■ What is expected ■
An exact copy of every record, without the pictures, is what should come back.

■ Source material ■

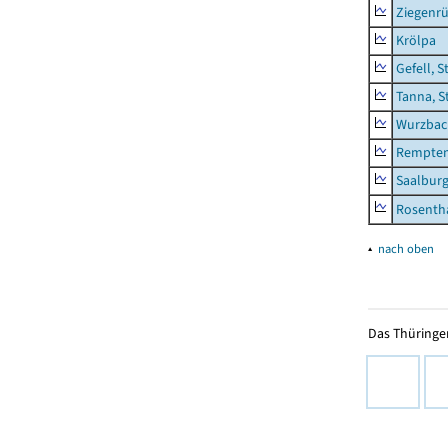
Ziegenrü
Krölpa
Gefell, S
Tanna, S
Wurzbach
Rempten
Saalburg
Rosenth
▴
nach oben
Das Thüringer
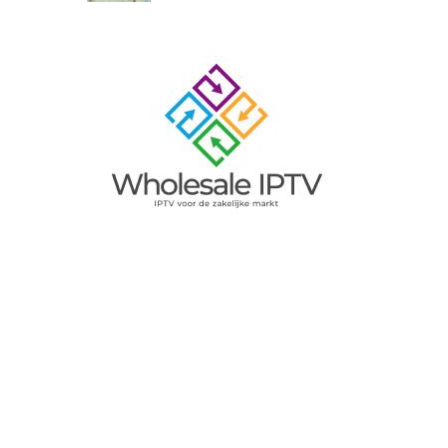
Image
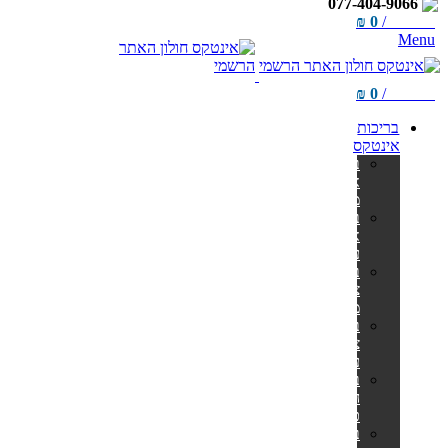
077-404-9066
₪
0
/
items
0
Menu
₪
0
/
items
0
בריכות
אינטקס
בריכות
אולטרה
מלבניות
בריכות
אולטרה
עגולות
בריכות
צינורות
מלבניות
בריכות
צינורות
עגולות
בריכות
הכל
כלול
בריכות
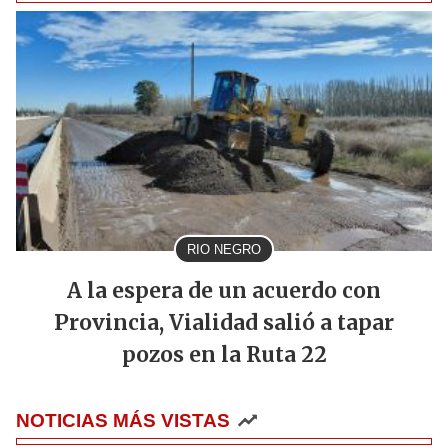
RIO NEGRO
A la espera de un acuerdo con
Provincia, Vialidad salió a tapar
pozos en la Ruta 22
NOTICIAS MÁS VISTAS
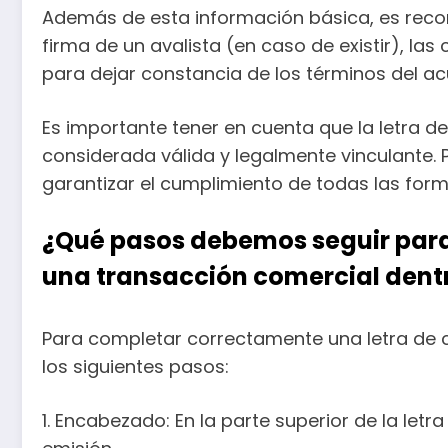
Además de esta información básica, es recome
firma de un avalista (en caso de existir), la
para dejar constancia de los términos del ac
Es importante tener en cuenta que la letra d
considerada válida y legalmente vinculante. 
garantizar el cumplimiento de todas las for
¿Qué pasos debemos seguir para
una transacción comercial dent
Para completar correctamente una letra de 
los siguientes pasos:
1. Encabezado: En la parte superior de la let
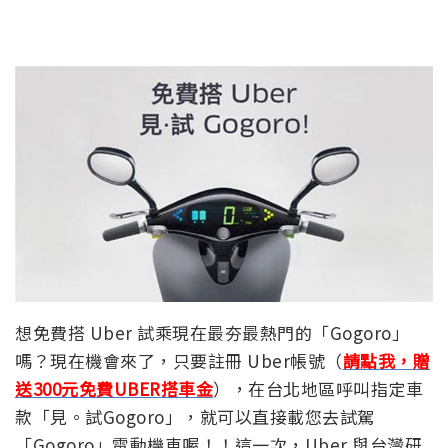
想免費搭 Uber 試乘現在最夯最熱門的「Gogoro」
嗎？現在機會來了，只要註冊 Uber帳號（
請點我，贈
送300元免費UBER搭車金
），在台北地區呼叫指定車
款「見。試Gogoro」，就可以直接載您去試駕
「Gogoro」電動機車喔！！這一次，Uber 與台灣研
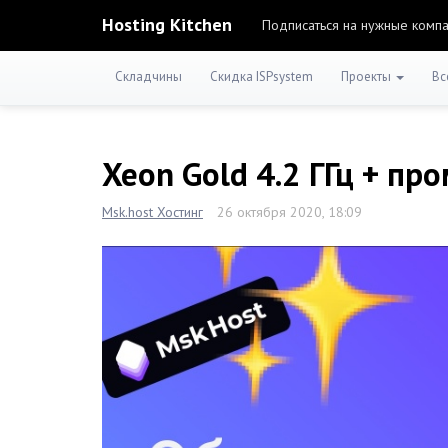
Hosting Kitchen
Подписаться на нужные комп
Складчины
Скидка ISPsystem
Проекты
Вс
Xeon Gold 4.2 ГГц + п
Msk.host Хостинг
26 октября 2020, 18:09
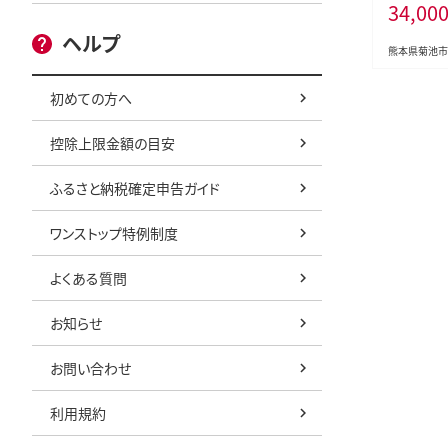
34,00
内に出荷予
冷凍庫 個
ヘルプ
個包装 モモ
熊本県菊池市
肉 しゃぶし
A4---300-5
初めての方へ
控除上限金額の目安
ふるさと納税確定申告ガイド
ワンストップ特例制度
よくある質問
お知らせ
お問い合わせ
利用規約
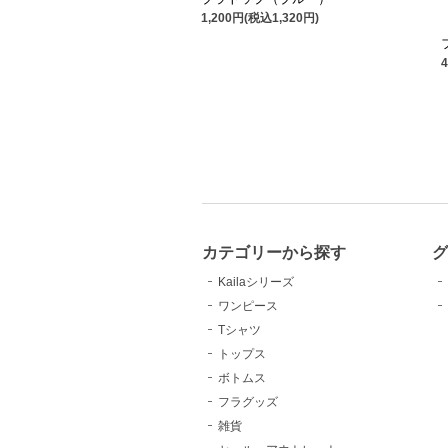
1,200円(税込1,320円)
カテゴリーから探す
Kailaシリーズ
ワンピース
Tシャツ
トップス
ボトムス
フラグッズ
雑貨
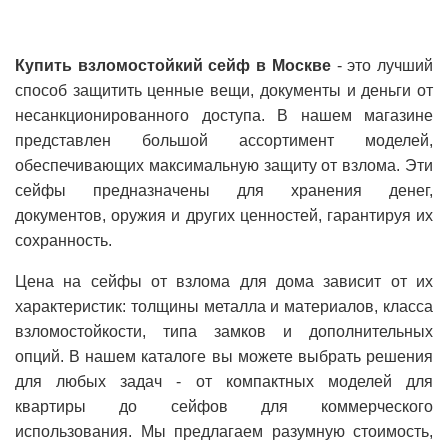
Купить взломостойкий сейф в Москве
- это лучший
способ защитить ценные вещи, документы и деньги от
несанкционированного доступа. В нашем магазине
представлен большой ассортимент моделей,
обеспечивающих максимальную защиту от взлома. Эти
сейфы предназначены для хранения денег,
документов, оружия и других ценностей, гарантируя их
сохранность.
Цена на сейфы от взлома для дома зависит от их
характеристик: толщины металла и материалов, класса
взломостойкости, типа замков и дополнительных
опций. В нашем каталоге вы можете выбрать решения
для любых задач - от компактных моделей для
квартиры до сейфов для коммерческого
использования. Мы предлагаем разумную стоимость,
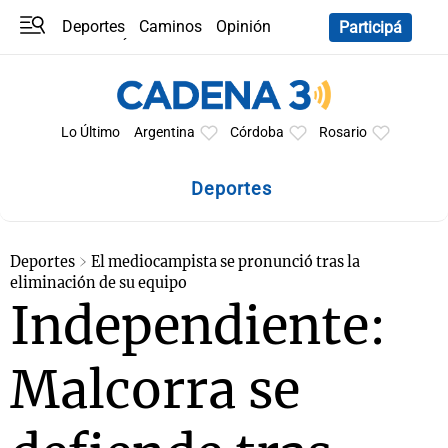
Deportes
Caminos
Opinión
Participá
Programas
Últimas coberturas
Últimas 24 h
En YouTube
Clima
Horóscopo
Lo Último
Argentina
Córdoba
Rosario
Deportes
Deportes
El mediocampista se pronunció tras la
eliminación de su equipo
Independiente:
Malcorra se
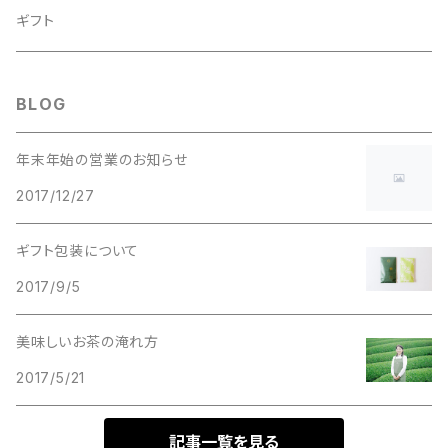
抹茶
久保見製茶
ファクト
ギフト
グリーンティー
松和園
BLOG
和紅茶
上香園
年末年始の営業のお知らせ
2017/12/27
粉末煎茶
トロッピカル窯
ギフト包装について
玉露茶
中尾園
2017/9/5
雁が音茶
マルスギ製茶
美味しいお茶の淹れ方
2017/5/21
ハーブティー
林辰男
記事一覧を見る
新茶
しらす茶房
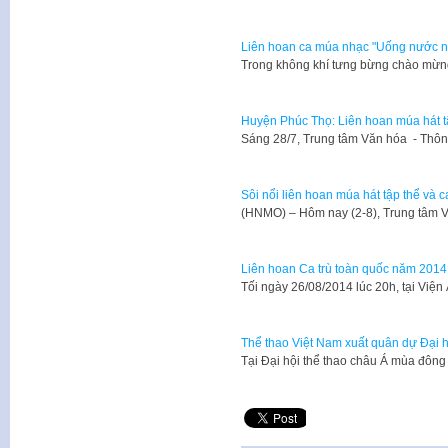
Liên hoan ca múa nhạc "Uống nước n
Trong không khí tưng bừng chào mừn
Huyện Phúc Thọ: Liên hoan múa hát t
Sáng 28/7, Trung tâm Văn hóa - Thôn
Sôi nổi liên hoan múa hát tập thể và 
(HNMO) – Hôm nay (2-8), Trung tâm 
Liên hoan Ca trù toàn quốc năm 2014
​Tối ngày 26/08/2014 lúc 20h, tại V
Thể thao Việt Nam xuất quân dự Đại 
Tại Đại hội thể thao châu Á mùa đôn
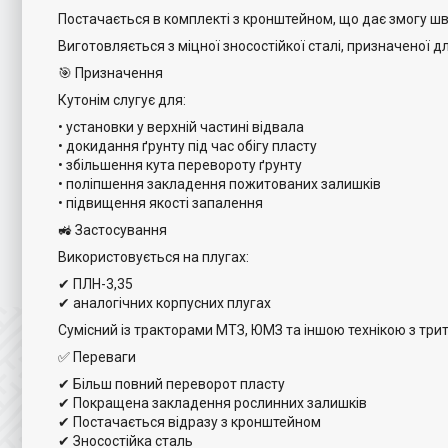
Постачається в комплекті з кронштейном, що дає змогу ш
Виготовляється з міцної зносостійкої сталі, призначеної 
🎯 Призначення
Кутонім слугує для:
• установки у верхній частині відвала
• докидання ґрунту під час обігу пласту
• збільшення кута перевороту ґрунту
• поліпшення закладення пожитованих залишків
• підвищення якості запалення
🚜 Застосування
Використовується на плугах:
✔ ПЛН-3,35
✔ аналогічних корпусних плугах
Сумісний із тракторами МТЗ, ЮМЗ та іншою технікою з три
✅ Переваги
✔ Більш повний переворот пласту
✔ Покращена закладення рослинних залишків
✔ Постачається відразу з кронштейном
✔ Зносостійка сталь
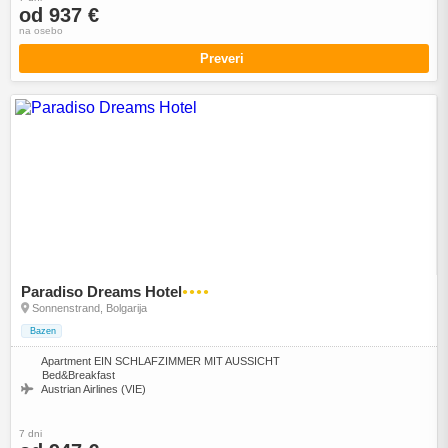
od 937 €
na osebo
Preveri
Paradiso Dreams Hotel
●●●●
Sonnenstrand, Bolgarija
Bazen
Apartment EIN SCHLAFZIMMER MIT AUSSICHT
Bed&Breakfast
Austrian Airlines (VIE)
7 dni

■ Finished task ■
Ziegenrü
Krölpa
Gefell, S
Tanna, S
Wurzbach
Rempten
Saalburg
Rosenth
▴
nach oben
Das Thüringer
Image
077-404-9066
₪
0
/
items
0
Menu
₪
0
/
items
0
בריכות
אינטקס
בריכות
אולטרה
מלבניות
בריכות
אולטרה
עגולות
בריכות
צינורות
מלבניות
בריכות
צינורות
עגולות
בריכות
הכל
כלול
בריכות
RIO NEGRO
A la espera de un acuerdo con
Provincia, Vialidad salió a tapar
pozos en la Ruta 22
NOTICIAS MÁS VISTAS
Además de esta información básica, es recome
firma de un avalista (en caso de existir), la
para dejar constancia de los términos del ac
Es importante tener en cuenta que la letra d
considerada válida y legalmente vinculante. 
garantizar el cumplimiento de todas las for
¿Qué pasos debemos seguir para
una transacción comercial dent
Para completar correctamente una letra de 
los siguientes pasos:
1. Encabezado: En la parte superior de la let
想免費搭 Uber 試乘現在最夯最熱門的「Gogoro」
嗎？現在機會來了，只要註冊 Uber帳號（
請點我，贈
送300元免費UBER搭車金
），在台北地區呼叫指定車
款「見。試Gogoro」，就可以直接載您去試駕
「Gogoro」電動機車喔！！這一次，Uber 與台灣研
Hosting Kitchen
Подписаться на нужные комп
Складчины
Скидка ISPsystem
Проекты
Вс
Xeon Gold 4.2 ГГц + п
Msk.host Хостинг
26 октября 2020, 18:09
34,00
内に出荷予
冷凍庫 個
ヘルプ
個包装 モモ
熊本県菊池市
肉 しゃぶし
A4---300-5
初めての方へ
控除上限金額の目安
ふるさと納税確定申告ガイド
ワンストップ特例制度
よくある質問
お知らせ
お問い合わせ
利用規約
1,200円(税込1,320円)
カテゴリーから探す
Kailaシリーズ
ワンピース
Tシャツ
トップス
ボトムス
フラグッズ
雑貨
Купить взломостойкий сейф в Москве
- это лучший
способ защитить ценные вещи, документы и деньги от
несанкционированного доступа. В нашем магазине
представлен большой ассортимент моделей,
обеспечивающих максимальную защиту от взлома. Эти
сейфы предназначены для хранения денег,
документов, оружия и других ценностей, гарантируя их
сохранность.
Цена на сейфы от взлома для дома зависит от их
характеристик: толщины металла и материалов, класса
взломостойкости, типа замков и дополнительных
опций. В нашем каталоге вы можете выбрать решения
для любых задач - от компактных моделей для
квартиры до сейфов для коммерческого
использования. Мы предлагаем разумную стоимость,
Deportes
Caminos
Opinión
Participá
Programas
Últimas coberturas
Últimas 24 h
En YouTube
Clima
Horóscopo
Lo Último
Argentina
Córdoba
Rosario
Deportes
Deportes
El mediocampista se pronunció tras la
eliminación de su equipo
Independiente:
Malcorra se
抹茶
久保見製茶
ファクト
ギフト
グリーンティー
松和園
BLOG
和紅茶
上香園
年末年始の営業のお知らせ
2017/12/27
粉末煎茶
トロッピカル窯
ギフト包装について
玉露茶
中尾園
2017/9/5
雁が音茶
マルスギ製茶
美味しいお茶の淹れ方
2017/5/21
ハーブティー
林辰男
記事一覧を見る
新茶
しらす茶房
Liên hoan ca múa nhạc "Uống nước n
Trong không khí tưng bừng chào mừn
Huyện Phúc Thọ: Liên hoan múa hát t
Sáng 28/7, Trung tâm Văn hóa - Thôn
Sôi nổi liên hoan múa hát tập thể và 
(HNMO) – Hôm nay (2-8), Trung tâm 
Liên hoan Ca trù toàn quốc năm 2014
​Tối ngày 26/08/2014 lúc 20h, tại V
Thể thao Việt Nam xuất quân dự Đại 
Tại Đại hội thể thao châu Á mùa đôn
Постачається в комплекті з кронштейном, що дає змогу ш
Виготовляється з міцної зносостійкої сталі, призначеної 
🎯 Призначення
Кутонім слугує для:
• установки у верхній частині відвала
• докидання ґрунту під час обігу пласту
• збільшення кута перевороту ґрунту
• поліпшення закладення пожитованих залишків
• підвищення якості запалення
🚜 Застосування
Використовується на плугах:
✔ ПЛН-3,35
✔ аналогічних корпусних плугах
Сумісний із тракторами МТЗ, ЮМЗ та іншою технікою з три
✅ Переваги
✔ Більш повний переворот пласту
✔ Покращена закладення рослинних залишків
✔ Постачається відразу з кронштейном
✔ Зносостійка сталь
od 937 €
na osebo
Preveri
Paradiso Dreams Hotel
●●●●
Sonnenstrand, Bolgarija
Bazen
Apartment EIN SCHLAFZIMMER MIT AUSSICHT
Bed&Breakfast
Austrian Airlines (VIE)
7 dni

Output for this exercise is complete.